──────── INPUT

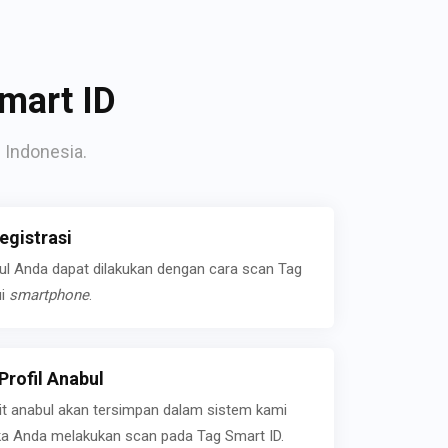
mart ID
 Indonesia.
gistrasi
bul Anda dapat dilakukan dengan cara scan Tag
ui
smartphone
.
rofil Anabul
ait anabul akan tersimpan dalam sistem kami
jika Anda melakukan scan pada Tag Smart ID.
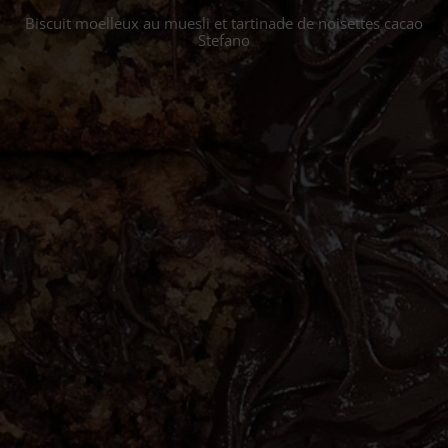
Biscuit moelleux au muesli et tartinade de noisettes cacao
Stefano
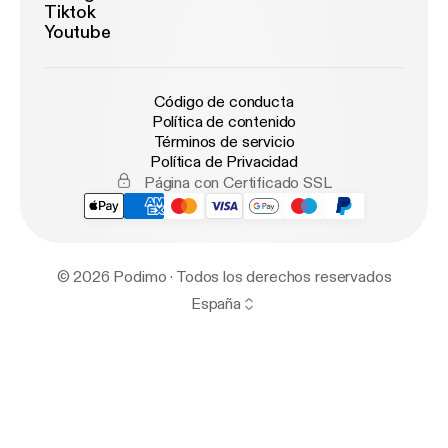
Tiktok
Youtube
Código de conducta
Política de contenido
Términos de servicio
Política de Privacidad
Página con Certificado SSL
© 2026 Podimo · Todos los derechos reservados
España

────────────────

# INSTRUCTION
Please give the part of the listing that opens with the line containing "Biscuit moelleux au" and continues through the end of the listing as a JSON list of strings, one string per line, with blank lines left out. Leave the pictures out of the answer.

# RESPONSE AREA
[
  "Biscuit moelleux au muesli et tartinade de noisettes cacao",
  "Stefano",
  "Tiktok",
  "Youtube",
  "Código de conducta",
  "Política de contenido",
  "Términos de servicio",
  "Política de Privacidad",
  "Página con Certificado SSL",
  "© 2026 Podimo · Todos los derechos reservados",
  "España"
]